A part of the Violent Bear It Away exhibition at Simon Preston Gallery (2009). A satirical self-portrait of myself as a Murakami Anime figure/sculpture, bodiless on the ground, cast in resin and soot. I was interested in using material that was post-fire material and have used dust, bone ash, and other remains in order to re-constitute identity in the past. The hyper-stylized hair is cast out of soot from a burn-out, the shape of the tresses are emergency flames, and the faceless, beat-down wig complicates the male gaze.
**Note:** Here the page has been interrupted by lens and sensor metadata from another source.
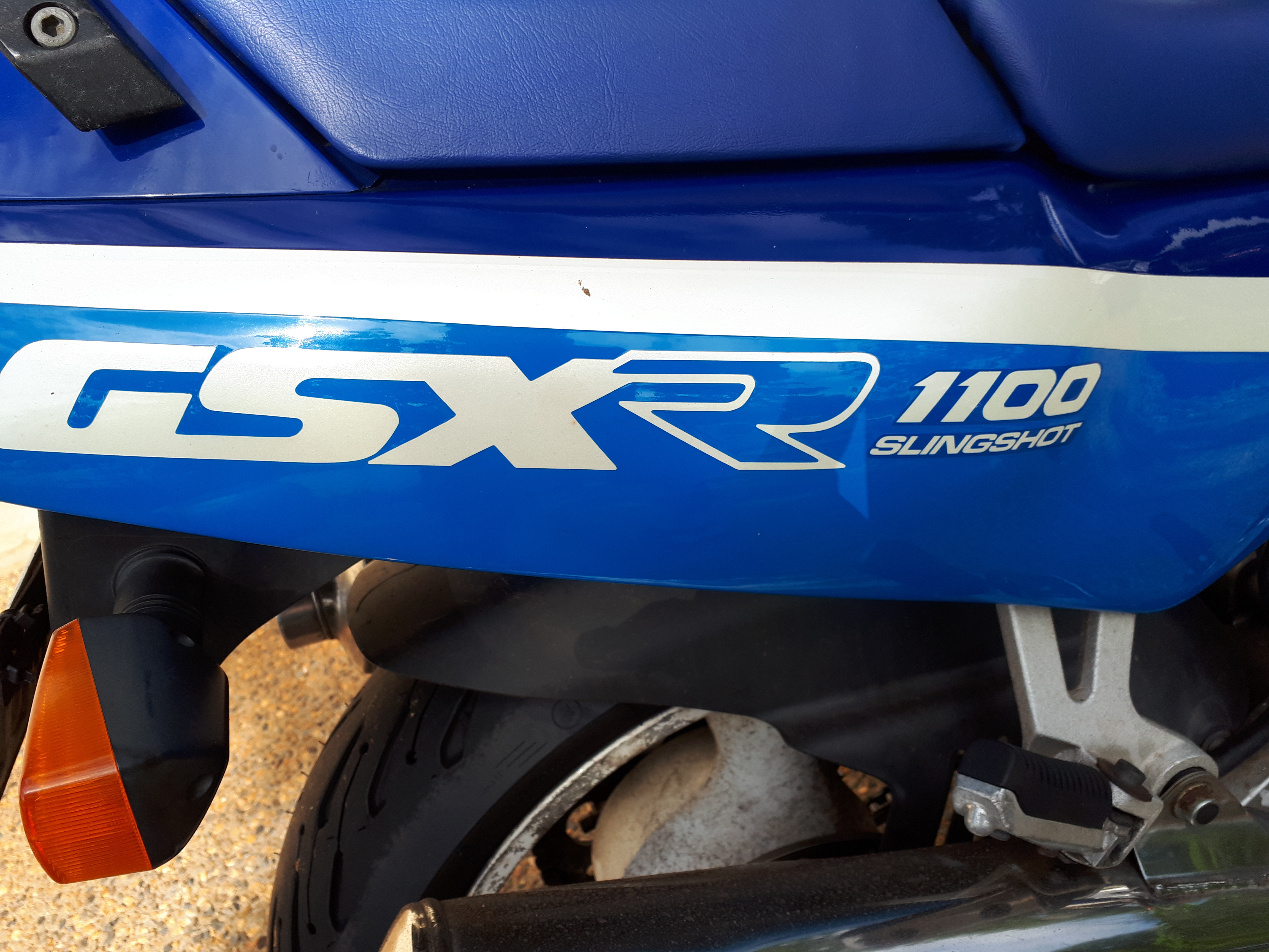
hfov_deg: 65.3
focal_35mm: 27
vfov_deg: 51.4
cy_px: 476
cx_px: 634
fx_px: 990
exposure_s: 1/754
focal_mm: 3.6
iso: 40
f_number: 1.9
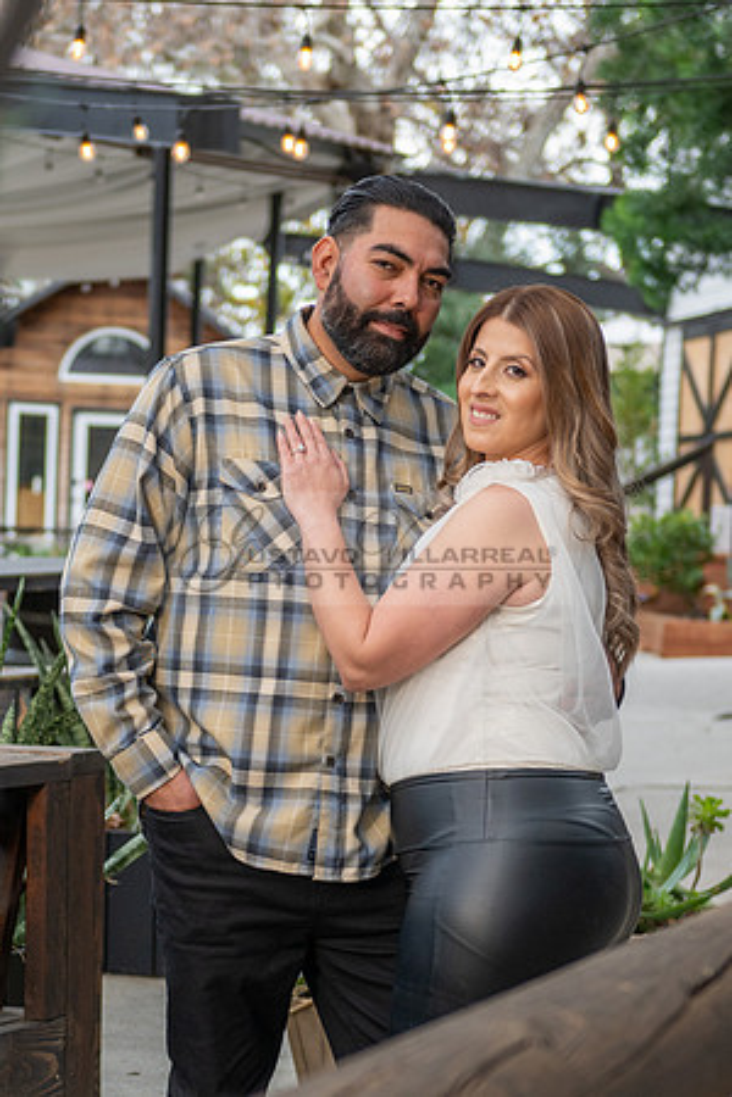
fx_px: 3623
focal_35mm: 119
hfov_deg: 11.5
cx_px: 128
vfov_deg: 17.2
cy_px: 802
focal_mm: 48
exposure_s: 1/160
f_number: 3.2
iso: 200
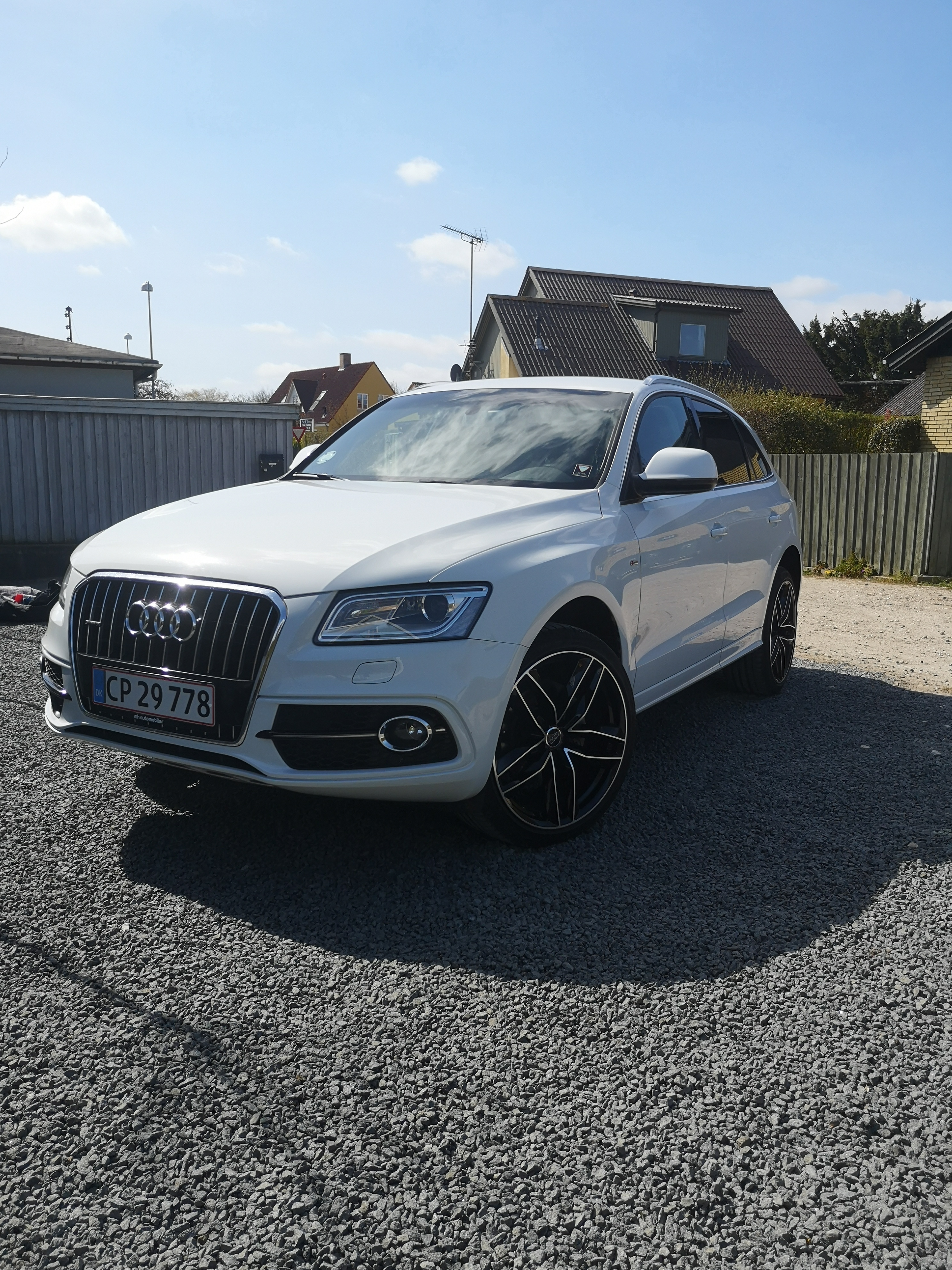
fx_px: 990
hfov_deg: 51.4
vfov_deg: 65.3
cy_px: 635
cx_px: 476
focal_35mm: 27
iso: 50
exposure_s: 1/2950
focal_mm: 3.95
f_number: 1.8
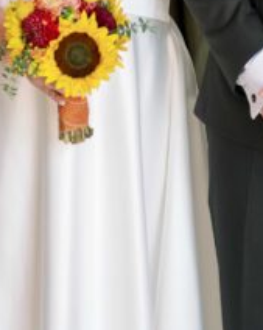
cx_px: 106
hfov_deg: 9.3
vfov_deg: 11.4
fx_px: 1619
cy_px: -86
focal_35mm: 166
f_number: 2.8
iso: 200
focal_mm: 63
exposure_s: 1/125
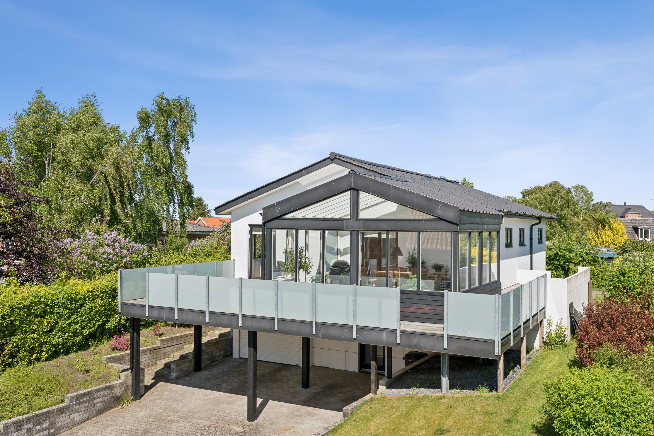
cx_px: 327
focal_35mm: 29
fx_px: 527
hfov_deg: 63.7
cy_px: 218
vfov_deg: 45.0
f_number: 10
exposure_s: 1/640
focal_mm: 29
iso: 400
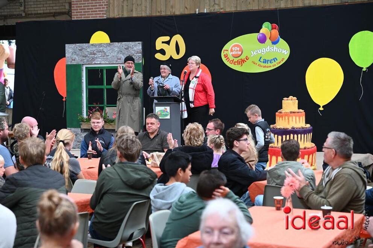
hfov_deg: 28.9
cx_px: 186
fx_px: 724
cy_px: 124
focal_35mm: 70
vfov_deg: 19.4
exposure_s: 1/200
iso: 1250
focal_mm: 70
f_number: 3.5
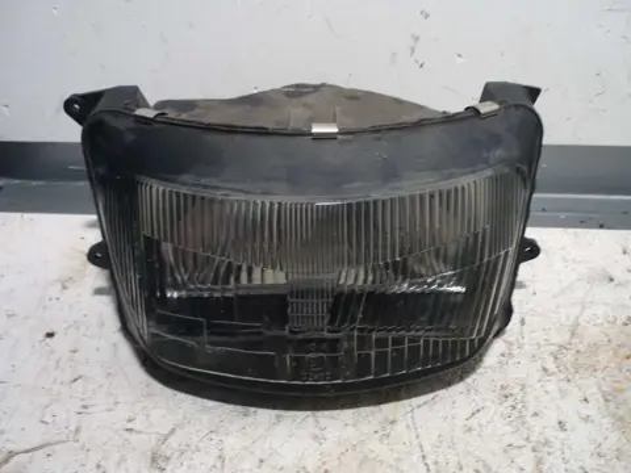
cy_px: 236
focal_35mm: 33
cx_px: 316
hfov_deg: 55.4
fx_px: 602
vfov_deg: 42.9
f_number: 2.8
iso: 160
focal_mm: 5.5
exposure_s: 1/30
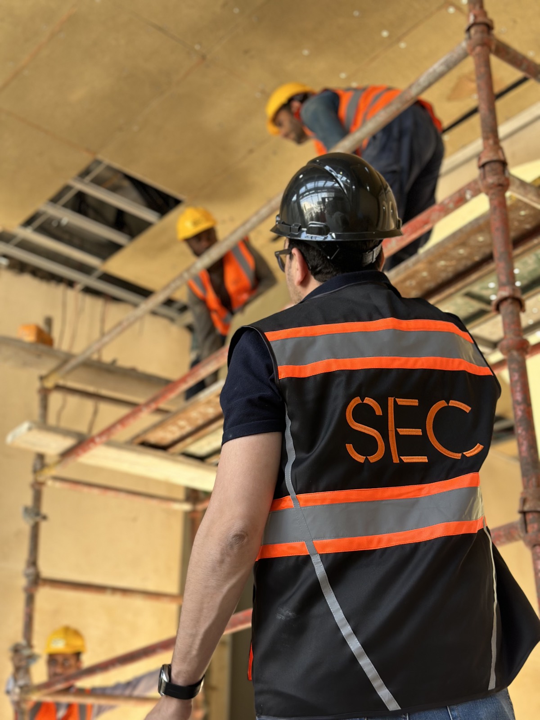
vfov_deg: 39.7
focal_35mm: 48
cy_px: 360
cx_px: 270
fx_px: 998
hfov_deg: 30.3
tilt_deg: +25.0
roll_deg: -0.8
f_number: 1.78
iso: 100
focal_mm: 6.86
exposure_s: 1/172
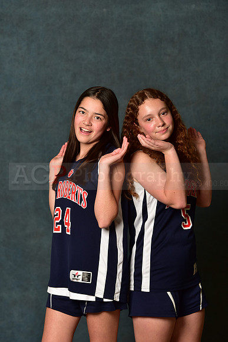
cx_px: 114
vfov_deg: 15.8
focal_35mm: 130
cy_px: 171
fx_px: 1234
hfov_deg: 10.6
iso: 200
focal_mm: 130
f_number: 4.5
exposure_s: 1/200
"Special Mission Project/Akira revisited furthers Lopez’ practice of manifesting subversive, sexualized forms,however now Lopez reveals her critique of Takashi Murakami’s Superflat culture. In Superflat, distinctions of High and Low are compressed in an airtight register. Unlike Murakami’s drive towards the exotification and commodification of the female body, Lopez adopts an opaque, feminist approach. The wig serves as a self-portrait, complicating the male gaze of Murakami’s Superflat legacy. If this 'wig' is to be read as an autobiography, Lopez has staged her own death. In many ways Murakami’s artwork titled Special Mission Project ko2 formally objectifies the female body: a cyborg woman pulls a ripcord on her back and, in a three-stage process, transforms into a plane. The subject’s breasts and genitals are on full display, slowly expanding and taking center stage in the transformation. On the contrary, Lopez stares back,assuming an approach dictated by lack. The underside of the crashed wig reveals a labial form; a metaphorical black hole; a silhouette of absence and negation. Lopez puts forth the Anti-Special Mission Project ko2 or rather its counter. Here, Lopez presents a hybrid sculpture that compresses science fiction with altered realities: the viewer is presented an alternate manifestation of Akira, a Neo-Neo-Tokyo in the next chapter of the Superflat era."

Jeffrey Uslip, Simon Preston Gallery, 2009, excerpt from essay for The Violent Bear It Away solo exhibition.

In the series GHOST, Lopez further explores evacuations of form modeled from her own hair and other stylized Asian tresses (adapted from an earlier body of work, Akira Revisited). These deflective, mirrored scalps disavow the gaze and the politics of identity—a refusal, and concurrent reiteration of, the violence of disembodiment. Strands of hair, like thick locks of steel rope, crystallize to refute their place within the pantheon of fetishism.